Gavin wrote back acknowledging the point. He also told Satoshi that he had received from the CIA an invitation to speak about Bitcoin, which he was planning to accept.

“I hope that by talking directly to them and, more importantly, listening to their questions/concerns, they will think of Bitcoin the way I do—as a just-plain-better, more efficient, less-subject-to-political-whims money,” he wrote.

Gavin never got a response and assumed that Satoshi had been turned off by the idea of Bitcoin fraternizing with the most intrusive arm of the American government.

Satoshi's final e-mails went to Martti, whom Satoshi asked to take full ownership of the Bitcoin.org website.

“I've moved on to other things and probably won't be around in the future,” Satoshi wrote to Martti, in early May, before transferring the site to Martti and disappearing into the ether.

Martti took responsibility for the site, but he had otherwise almost entirely stopped his work on Bitcoin. With the price rising, he sold more than half of his twenty thousand or so Bitcoins and bought himself a nice apartment in Helsinki. Both Martti and Satoshi seemed to recognize that the community had grown large enough that it no longer needed either of them.

T
HIS WAS THE
moment that many early adopters had been waiting for. Bitcoin was getting mainstream attention and being taken seriously by important people. By mid-May, the price of a single Bitcoin was approaching $10.

Thanks to Silk Road, Bitcoin was being regularly used for the first time as a medium of exchange for real, if illegal, things. This was not enough to allow Bitcoin to claim the mantle of money, which had several properties that Bitcoin lacked. But Bitcoin could now meet some definitions of a currency, a label that had been purely aspirational through 2009 and 2010.

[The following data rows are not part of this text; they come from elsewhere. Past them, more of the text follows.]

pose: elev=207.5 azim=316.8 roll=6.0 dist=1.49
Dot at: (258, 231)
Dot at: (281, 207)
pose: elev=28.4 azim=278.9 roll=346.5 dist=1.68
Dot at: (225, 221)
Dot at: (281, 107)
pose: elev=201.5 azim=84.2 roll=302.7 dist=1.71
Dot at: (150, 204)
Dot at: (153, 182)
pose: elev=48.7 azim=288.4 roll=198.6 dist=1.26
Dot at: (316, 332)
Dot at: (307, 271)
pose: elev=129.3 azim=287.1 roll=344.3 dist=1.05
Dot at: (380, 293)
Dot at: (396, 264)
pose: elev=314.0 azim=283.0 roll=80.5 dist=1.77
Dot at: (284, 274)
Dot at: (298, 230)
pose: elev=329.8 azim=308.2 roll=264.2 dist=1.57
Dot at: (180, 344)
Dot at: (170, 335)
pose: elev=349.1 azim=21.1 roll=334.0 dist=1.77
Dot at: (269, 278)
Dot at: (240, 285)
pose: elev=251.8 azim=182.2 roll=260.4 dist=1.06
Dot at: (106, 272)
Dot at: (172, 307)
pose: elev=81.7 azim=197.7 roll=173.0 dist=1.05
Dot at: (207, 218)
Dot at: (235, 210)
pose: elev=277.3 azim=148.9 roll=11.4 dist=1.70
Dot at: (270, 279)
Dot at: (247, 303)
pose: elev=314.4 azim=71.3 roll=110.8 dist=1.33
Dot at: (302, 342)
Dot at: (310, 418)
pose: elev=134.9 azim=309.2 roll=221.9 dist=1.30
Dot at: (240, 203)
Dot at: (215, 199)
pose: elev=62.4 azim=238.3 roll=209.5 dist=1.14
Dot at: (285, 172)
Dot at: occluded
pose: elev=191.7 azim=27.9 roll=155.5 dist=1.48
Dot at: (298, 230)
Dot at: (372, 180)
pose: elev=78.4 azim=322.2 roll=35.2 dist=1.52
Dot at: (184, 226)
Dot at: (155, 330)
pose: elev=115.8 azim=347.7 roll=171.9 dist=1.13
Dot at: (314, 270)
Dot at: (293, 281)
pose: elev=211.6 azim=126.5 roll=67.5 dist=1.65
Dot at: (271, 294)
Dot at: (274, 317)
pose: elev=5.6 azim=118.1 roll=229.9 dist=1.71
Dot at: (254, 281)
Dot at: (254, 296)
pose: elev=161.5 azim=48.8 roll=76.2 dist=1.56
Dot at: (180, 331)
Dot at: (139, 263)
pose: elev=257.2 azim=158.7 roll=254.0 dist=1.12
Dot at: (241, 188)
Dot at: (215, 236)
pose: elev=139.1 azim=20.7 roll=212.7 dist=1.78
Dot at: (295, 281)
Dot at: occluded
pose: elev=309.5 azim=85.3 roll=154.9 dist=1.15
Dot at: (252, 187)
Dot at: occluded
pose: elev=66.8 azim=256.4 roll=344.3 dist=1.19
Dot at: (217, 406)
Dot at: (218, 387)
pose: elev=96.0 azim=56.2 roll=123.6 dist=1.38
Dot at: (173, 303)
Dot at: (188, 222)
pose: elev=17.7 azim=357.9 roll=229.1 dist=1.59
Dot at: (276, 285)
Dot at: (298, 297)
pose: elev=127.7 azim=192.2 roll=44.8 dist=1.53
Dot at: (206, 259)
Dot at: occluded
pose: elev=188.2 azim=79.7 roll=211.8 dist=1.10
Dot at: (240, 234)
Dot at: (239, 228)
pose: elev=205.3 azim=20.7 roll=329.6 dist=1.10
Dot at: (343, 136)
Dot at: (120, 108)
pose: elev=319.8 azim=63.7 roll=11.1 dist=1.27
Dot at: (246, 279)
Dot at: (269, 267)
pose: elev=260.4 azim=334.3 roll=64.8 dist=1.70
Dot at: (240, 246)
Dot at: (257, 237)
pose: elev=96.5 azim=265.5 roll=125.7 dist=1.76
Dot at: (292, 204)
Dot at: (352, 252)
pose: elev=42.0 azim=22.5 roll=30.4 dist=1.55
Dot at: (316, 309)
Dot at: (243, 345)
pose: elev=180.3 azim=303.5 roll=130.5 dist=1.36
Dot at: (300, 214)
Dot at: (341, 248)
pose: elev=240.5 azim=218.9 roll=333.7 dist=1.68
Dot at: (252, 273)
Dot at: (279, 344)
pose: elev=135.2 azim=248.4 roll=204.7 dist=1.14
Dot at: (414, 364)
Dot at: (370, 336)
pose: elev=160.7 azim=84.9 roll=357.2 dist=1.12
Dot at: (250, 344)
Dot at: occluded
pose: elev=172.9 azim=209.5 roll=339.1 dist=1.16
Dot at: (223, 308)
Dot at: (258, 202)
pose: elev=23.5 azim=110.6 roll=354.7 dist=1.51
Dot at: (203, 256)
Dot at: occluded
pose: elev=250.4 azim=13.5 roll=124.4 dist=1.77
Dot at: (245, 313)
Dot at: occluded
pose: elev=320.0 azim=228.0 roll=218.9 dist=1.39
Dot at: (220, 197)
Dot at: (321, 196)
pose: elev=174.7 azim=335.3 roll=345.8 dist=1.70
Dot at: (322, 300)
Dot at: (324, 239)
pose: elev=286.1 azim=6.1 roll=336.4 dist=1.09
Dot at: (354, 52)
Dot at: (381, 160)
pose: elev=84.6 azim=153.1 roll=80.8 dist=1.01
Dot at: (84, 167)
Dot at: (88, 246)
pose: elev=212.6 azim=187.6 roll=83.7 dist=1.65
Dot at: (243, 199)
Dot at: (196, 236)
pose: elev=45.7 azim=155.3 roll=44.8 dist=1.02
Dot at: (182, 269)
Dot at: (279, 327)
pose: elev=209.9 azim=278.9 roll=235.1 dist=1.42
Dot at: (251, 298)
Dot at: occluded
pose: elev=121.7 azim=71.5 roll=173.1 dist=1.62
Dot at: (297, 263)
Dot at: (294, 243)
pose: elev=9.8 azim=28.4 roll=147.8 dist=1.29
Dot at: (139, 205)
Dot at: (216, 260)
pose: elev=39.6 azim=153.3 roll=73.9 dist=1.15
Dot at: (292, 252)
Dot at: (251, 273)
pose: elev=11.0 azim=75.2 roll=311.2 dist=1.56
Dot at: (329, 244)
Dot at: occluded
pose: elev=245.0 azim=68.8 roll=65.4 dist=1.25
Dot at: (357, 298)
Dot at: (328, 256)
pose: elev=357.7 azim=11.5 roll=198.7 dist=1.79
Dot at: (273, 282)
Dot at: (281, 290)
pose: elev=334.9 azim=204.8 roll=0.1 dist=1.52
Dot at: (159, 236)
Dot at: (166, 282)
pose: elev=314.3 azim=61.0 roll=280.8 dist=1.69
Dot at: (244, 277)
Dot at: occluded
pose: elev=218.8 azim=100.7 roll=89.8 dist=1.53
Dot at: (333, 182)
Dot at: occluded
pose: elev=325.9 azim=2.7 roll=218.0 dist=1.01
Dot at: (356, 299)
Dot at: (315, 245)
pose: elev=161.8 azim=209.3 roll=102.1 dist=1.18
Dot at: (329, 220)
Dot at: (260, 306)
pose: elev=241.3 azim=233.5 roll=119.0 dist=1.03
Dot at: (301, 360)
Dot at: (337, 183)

“My wife isn't calling it a ‘pretend money project' anymore,” Gavin told the others gathered on the Bitcoin chat channel one morning.

But Gavin didn't let this go to his head. He avoided the urge to buy Bitcoins and speculate on their rising price, as everyone else seemed to be doing. He had promised his wife that while he would spend his time on the project, he would never spend any of the family's money. At this point, it was also evident to Gavin that the price and power of Bitcoin were no longer reliant just on the strength of the underlying Bitcoin protocol. People moving into and out of the virtual currency were using services that people had built on top of the protocol, and it was quickly becoming clear that these services were not equipped to deal with the rapid growth.

In Tokyo Mark Karpeles had to rush home from his honeymoon with his new Japanese wife—whom he had met a few months earlier, not at a bar, but in the office building where he was working—to try to fend off hackers who had launched a denial-of-service attack on Mt. Gox. The attackers said they would relent only if Mark paid a $5,000 ransom.

“This was—of course—denied,” Mark explained to his users. “We do not negociate with internet terrorists!”